Rather than use a piano, Dolphy used vibraphonist Bobby Hutcherson on this session, creating a more percussive, more exuberant sound on “Burning Spear.” Hutcherson may well be the “Iron Man” in the title track, as his metallic vibes keep both the massed horns and the energetic solos from spinning out where the busses don’t run. Partially, this is because Dolphy (unlike Coleman) never out-rightly discarded the idea of harmony for the parallel lines of Coleman’s free jazz or the dissonant density of Cecil Taylor.

 

The harmonies on these pieces, while “out,” rarely become dissonant, though the opening flourish of the title track could have been an outtake from Free Jazz. This is both despite and because of the instrumentation, particularly the unusual horn lineup -- with Woody Shaw on trumpet (another player who died way too young), Clifford Jordan on soprano sax, Prince Lasha on flute and Sonny Simmons on second alto.  Dolphy shows a particularly deft hand at arranging for this grouping of midrange instruments (as he had previously demonstrated on Coltrane’s Africa/Brass). The solo’s revel in the player’s diversity, with Hutcherson’s linear phrases and Shaw playing free modalities with post-bop chops juxtaposed with Dolphy’s own meteoric showers of extended free phrasing and improbable intervals. 

 

More than this, Iron Man exhibits traits that informed Dolphy’s work as a player, the elements that made any music he played special, made it his.  More than anyone else before or since, he had the ability to almost produce speech from his winds.
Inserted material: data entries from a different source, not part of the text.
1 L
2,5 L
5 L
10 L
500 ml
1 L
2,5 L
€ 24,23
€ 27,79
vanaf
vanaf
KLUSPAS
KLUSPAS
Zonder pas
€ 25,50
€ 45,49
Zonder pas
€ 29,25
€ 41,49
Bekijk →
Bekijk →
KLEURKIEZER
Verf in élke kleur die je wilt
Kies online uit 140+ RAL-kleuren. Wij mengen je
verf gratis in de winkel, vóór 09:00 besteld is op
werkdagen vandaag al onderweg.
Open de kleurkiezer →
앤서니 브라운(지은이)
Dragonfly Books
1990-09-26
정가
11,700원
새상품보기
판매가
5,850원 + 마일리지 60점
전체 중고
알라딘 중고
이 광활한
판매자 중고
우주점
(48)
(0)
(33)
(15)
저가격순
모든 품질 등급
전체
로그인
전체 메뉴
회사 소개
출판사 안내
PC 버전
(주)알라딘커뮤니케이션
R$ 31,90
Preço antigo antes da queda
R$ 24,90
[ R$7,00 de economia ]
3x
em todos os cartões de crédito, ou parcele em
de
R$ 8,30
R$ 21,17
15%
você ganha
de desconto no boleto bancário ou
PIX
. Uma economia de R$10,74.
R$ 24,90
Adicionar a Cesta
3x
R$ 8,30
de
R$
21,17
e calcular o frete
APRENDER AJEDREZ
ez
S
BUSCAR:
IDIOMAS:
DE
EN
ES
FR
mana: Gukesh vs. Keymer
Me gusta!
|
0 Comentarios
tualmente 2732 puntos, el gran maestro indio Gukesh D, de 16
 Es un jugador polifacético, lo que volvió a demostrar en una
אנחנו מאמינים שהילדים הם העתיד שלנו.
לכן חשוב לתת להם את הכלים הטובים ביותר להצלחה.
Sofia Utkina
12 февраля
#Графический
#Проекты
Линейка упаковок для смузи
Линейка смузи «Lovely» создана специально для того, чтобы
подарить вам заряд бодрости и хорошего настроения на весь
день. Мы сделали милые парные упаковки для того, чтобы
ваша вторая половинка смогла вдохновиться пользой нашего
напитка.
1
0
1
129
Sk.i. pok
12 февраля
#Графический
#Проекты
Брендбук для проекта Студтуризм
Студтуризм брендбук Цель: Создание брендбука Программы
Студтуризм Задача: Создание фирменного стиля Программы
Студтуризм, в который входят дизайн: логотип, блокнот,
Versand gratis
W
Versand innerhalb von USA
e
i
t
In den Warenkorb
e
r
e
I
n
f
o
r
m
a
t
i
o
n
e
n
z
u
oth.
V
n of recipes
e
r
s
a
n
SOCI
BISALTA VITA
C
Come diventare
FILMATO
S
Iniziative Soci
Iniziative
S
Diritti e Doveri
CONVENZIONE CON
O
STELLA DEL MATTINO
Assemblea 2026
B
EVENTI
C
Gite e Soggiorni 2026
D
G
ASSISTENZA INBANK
Dolphy’s horns talk, an element especially noticeable in certain duets he played with Mingus as on his duets with Davis here. Even beyond the quality of the sung or spoken word, however, Dolphy brought joy to his music. Even when the context is solemn, his music speaks of ecstasy, passion, exuberance, playfulness, virtuosity and musical adventure.

 

Dolphy himself once noted, “When you hear music, after it’s over, it’s gone in the air.  You can never recapture it.”  As a player, this might be true. Indeed for any jazz players it should be the essence of what they do. As such, Dolphy defined what makes jazz special and exciting, especially as a live music.  Fortunately, as a listener, you can marvel at the magic of Eric Dolphy’s music through recordings like this.